The December 2013 issue (Vol.10.2) of Nineteenth-Century Music Review is devoted to music in Japan. I guest edited it and wrote the introduction (pp. 211-22). It contains four articles (pp. 223-321), published for the first time:
Yasuko Tsukahara (Professor of Japanese Music History at Tokyo University of the Arts):
“State Ceremony and Music in Meiji-era Japan”
Hermann Gottschewski (Associate Professor at the University of Tokyo):
“Nineteenth-Century Gagaku Songs as a Subject of Musical Analysis: An Early Example of Musical Creativity in Modern Japan”
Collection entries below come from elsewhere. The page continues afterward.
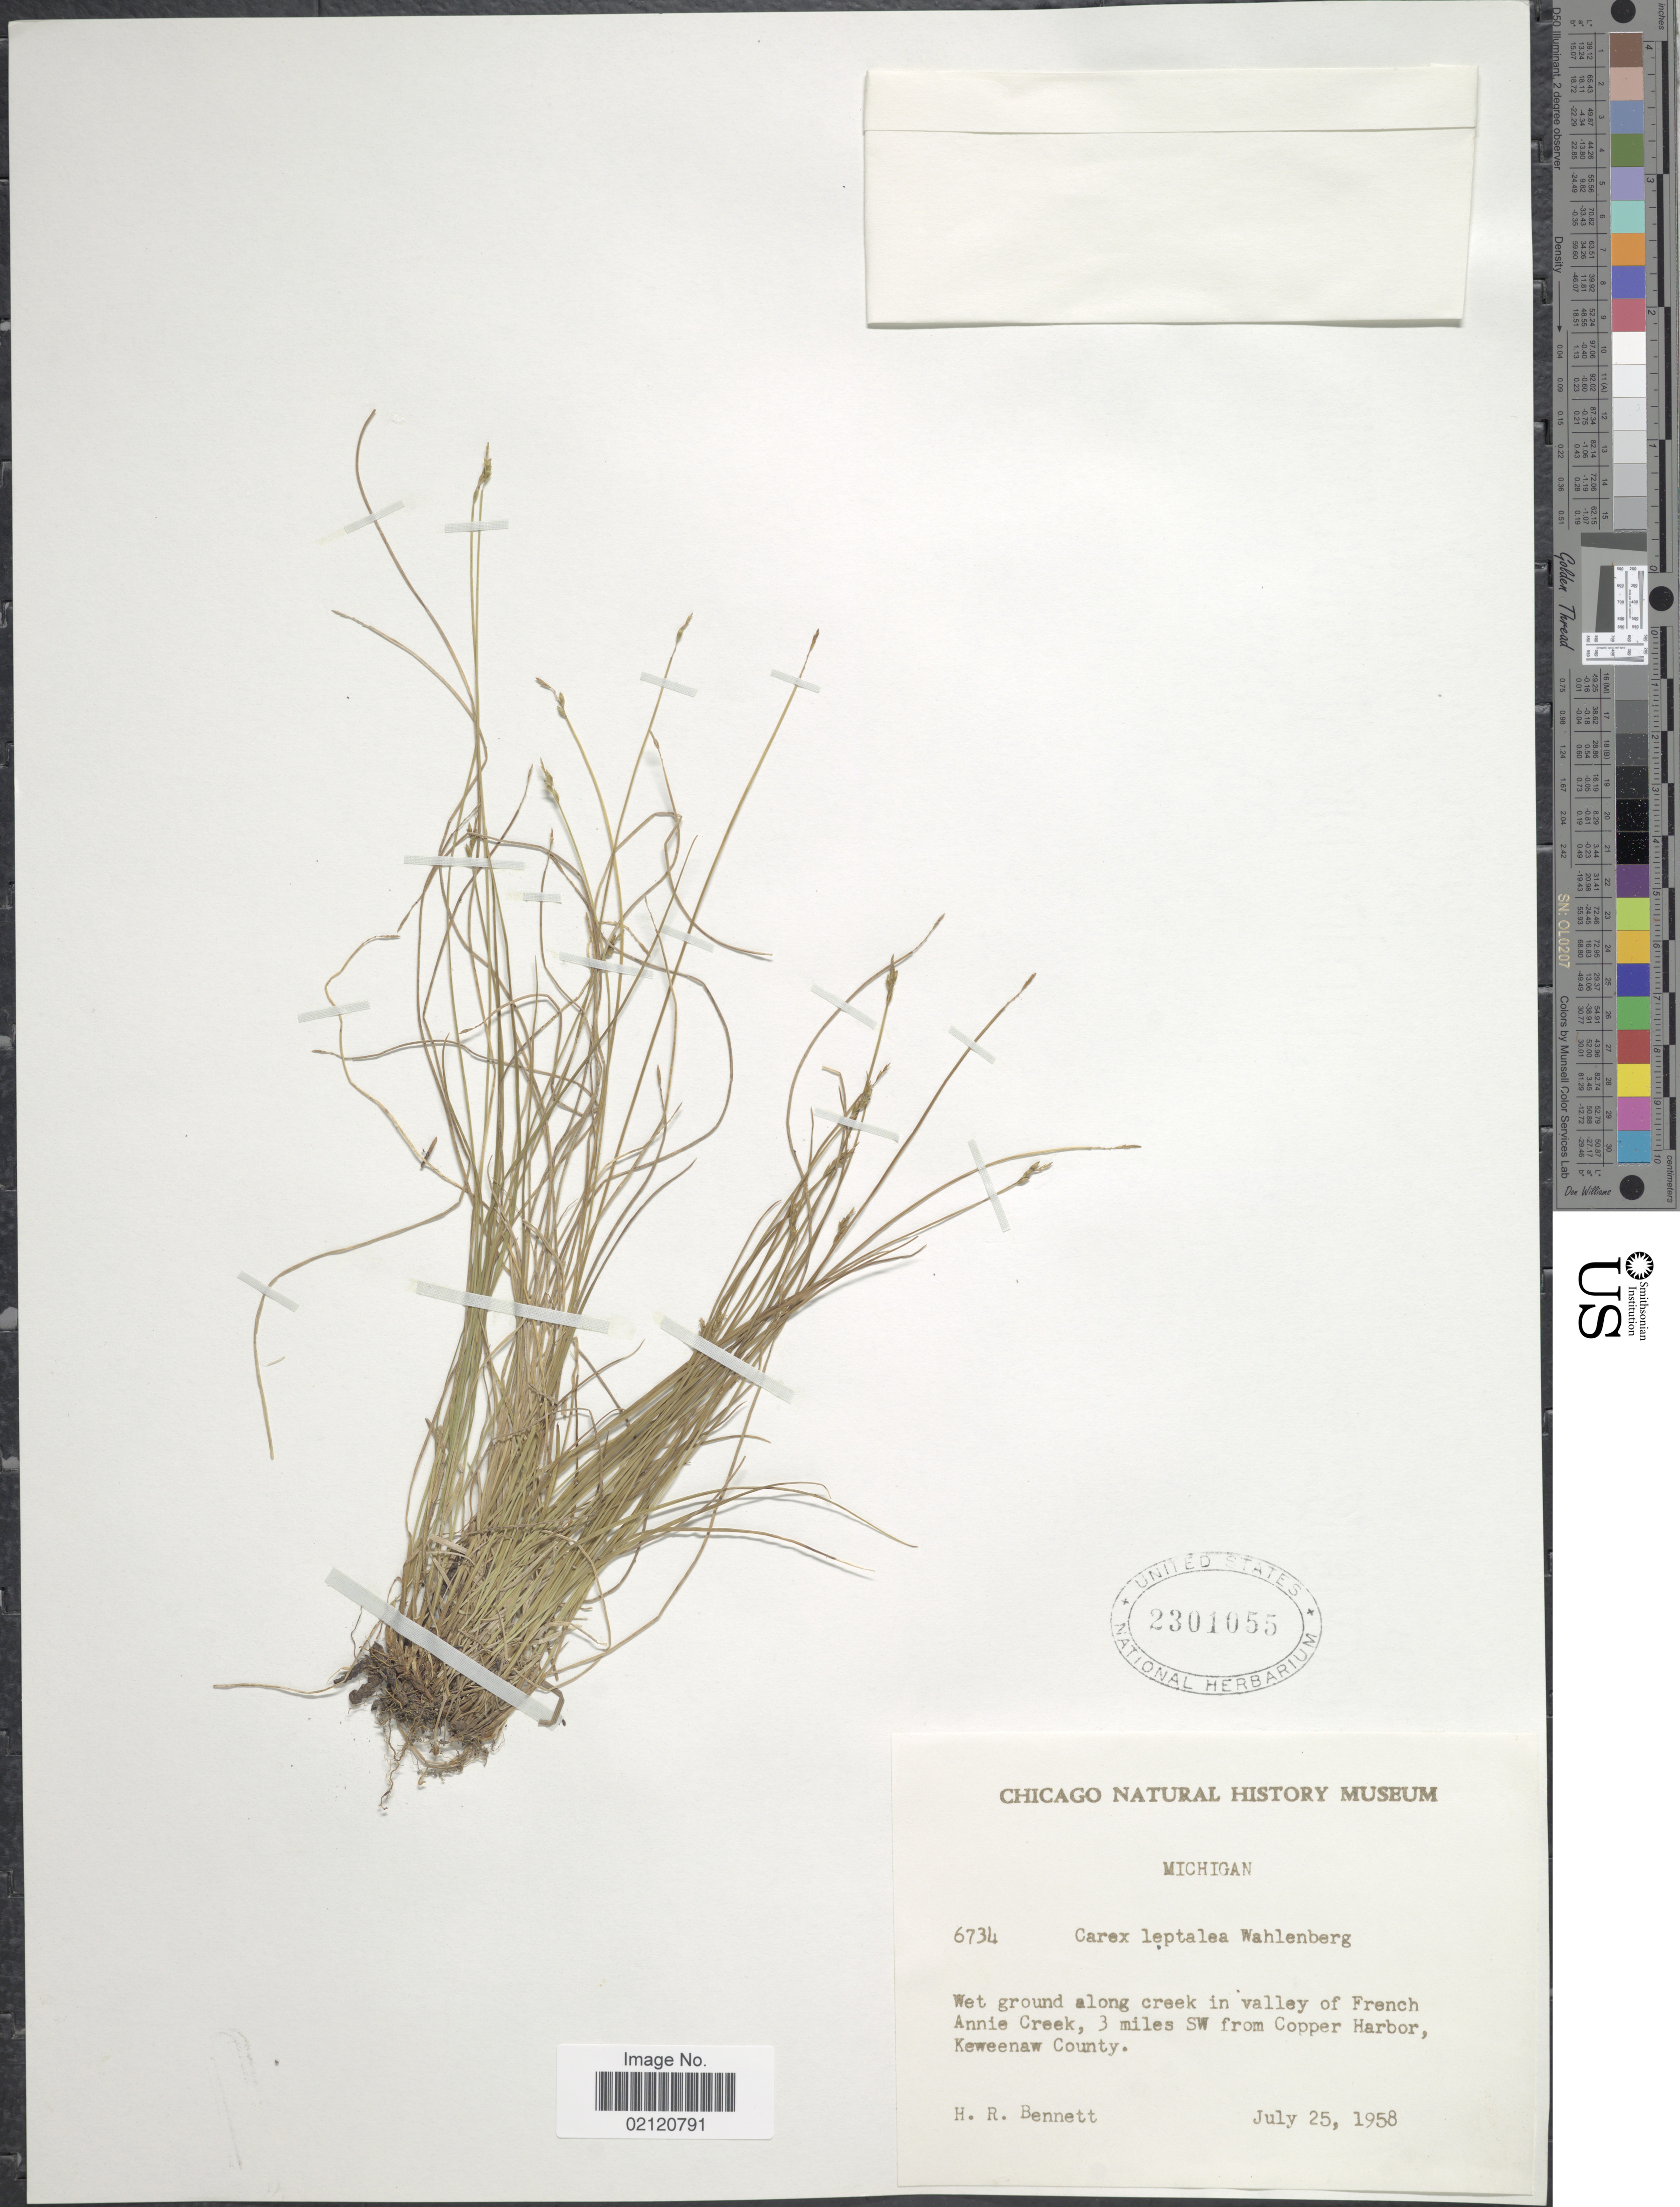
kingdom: Plantae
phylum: Tracheophyta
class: Liliopsida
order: Poales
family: Cyperaceae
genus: Carex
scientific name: Carex leptalea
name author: Wahlenb.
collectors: H. R. Bennett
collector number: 6734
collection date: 1958-07-25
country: United States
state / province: Michigan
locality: Wet ground along creek in valley of French Annie Creek, 3 miles SW from Copper Harbor, Keweenaw County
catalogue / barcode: US 2301055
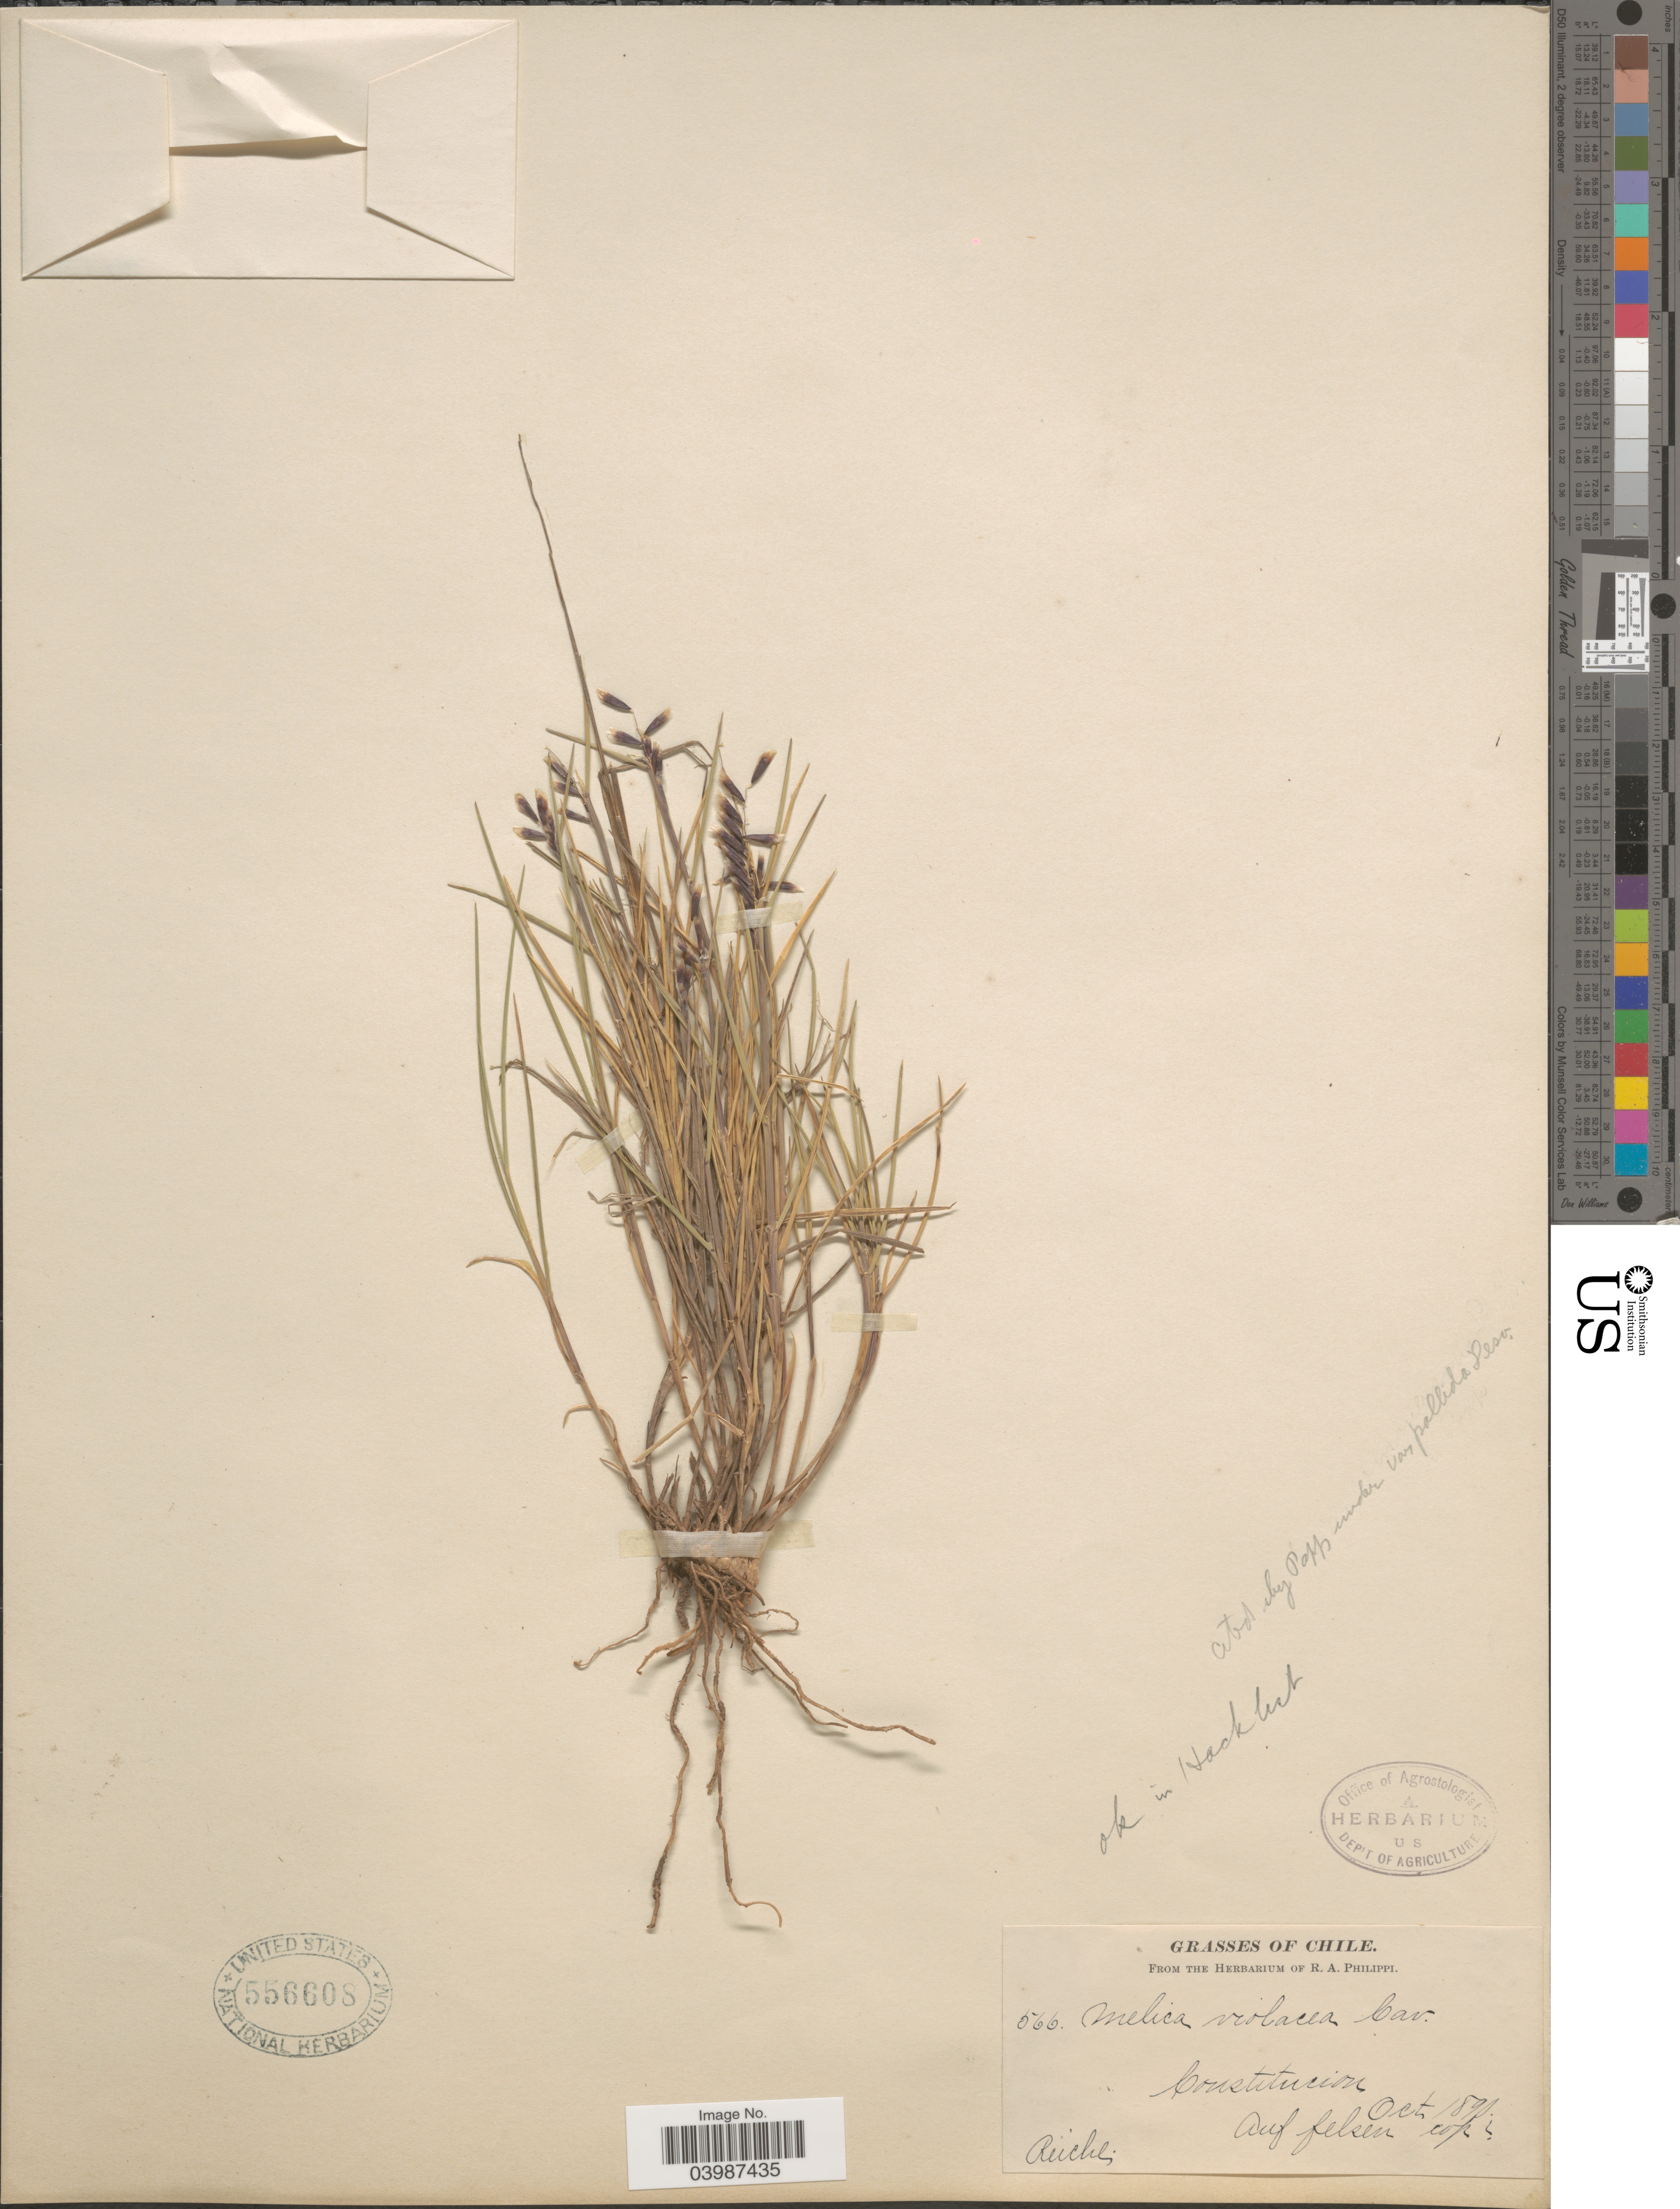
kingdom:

Kiku Day (ethnomusicologist and shakuhachi player):
“The Effect of the Meiji Government’s Policy on Traditional Japanese Music During the Nineteenth Century: The Case of the Shakuhachi
Ena Kajino (violinist and PhD candidate at the University of Tokyo):
“A Lost Opportunity for Tradition: The Violin in Early Twentieth-Century Japanese Traditional Music”
The articles deal with aspects of the complex interaction between Western and traditional Japanese music, at topic that was long neglected, because researches tended to specialize in one or the other. If you are interested in music in Japan or in Japanese culture in general, please take a look at this publication!